The Norfolk Southern executive train rushes through Salem late on Sunday afternoon.
Norfolk Southern doesn’t operate passenger trains in the traditional sense. It doesn’t offer scheduled trains for which the traveling public can buy a ticket.
But like other major railroads, it has a fleet of passenger equipment for use in its executive train fleet and for other purposes involving track inspection.
When the word got out on Sunday that the NS office car special was traveling through northern Ohio en route to its home base in Altoona, Pennsylvania, it seemed that everyone and their brother went trackside to get it.
The OCS had been in the St. Louis area and traveled on the former Wabash mainline to Fort Wayne, Indiana, on Saturday night.
It had F9A 4271, F7B 4275 and F9A 4270, and passengers cars NS 23 (Buena Vista), NS 24 (Delaware), NS 7 (Pennsylvania) and NS 21 (West Virginia).
I first heard about the move of the OCS, which operated under symbol 956, from Marty Surdyk, who joined me in Sebring for an afternoon of railfanning on Sunday afternoon on the Fort Wayne Line east of Alliance.
Marty’s nephew Henry was chasing the train around Cleveland and sent us OS updates.
We elected to photograph the executive train as it passed through Salem because the tracks here are on a northwest-southeast alignment and the lighting would be better.
Train 956 was following intermodal train 20E and both were crossed over from Track 1 to Track 2 at CP Murph to run around grain train 52T, which was stopped ahead on Track 1 at CP Lum near Columbiana.
The intermodal train and OCS went back to Track 1 at Lum to continue their journey toward Pittsburgh.
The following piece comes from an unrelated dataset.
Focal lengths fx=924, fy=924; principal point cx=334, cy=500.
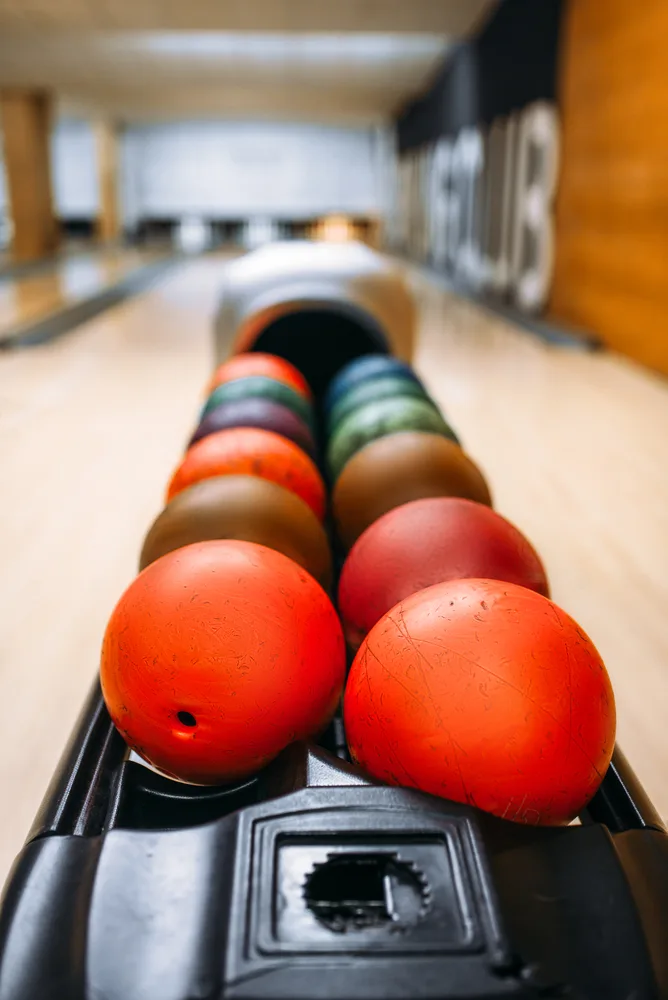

A report on HeritageUnits.com indicated that train 956 reached Altoona around 10:30 p.m.
My other sighting of NS varnish came late Friday afternoon in Olmsted Falls. It was a track geometry train with NS 38, a track test unit that railfans have nicknamed “the brick” because of its rectangular shape.
No. 38 was behind NS GP40-2 No. 3035 and was accompanied by NS 36, an open platform passenger car that carries the name “Research 36” on its flanks.
I could see NS personnel wearing safety vests sitting in the rear-facing seats and watching the tracks unfold behind them. It may be a research train, but it carries passengers and wears the same Tuscan red that adorns the NS executive fleet.
Traveling under NS symbol 906, the track geometry train tied up for the weekend at Rockport Yard. It left Cleveland on Monday morning headed for Pittsburgh.
A report on HU indicated that “the brick” would be inspecting Track 1 from Pittsburgh to Altoona.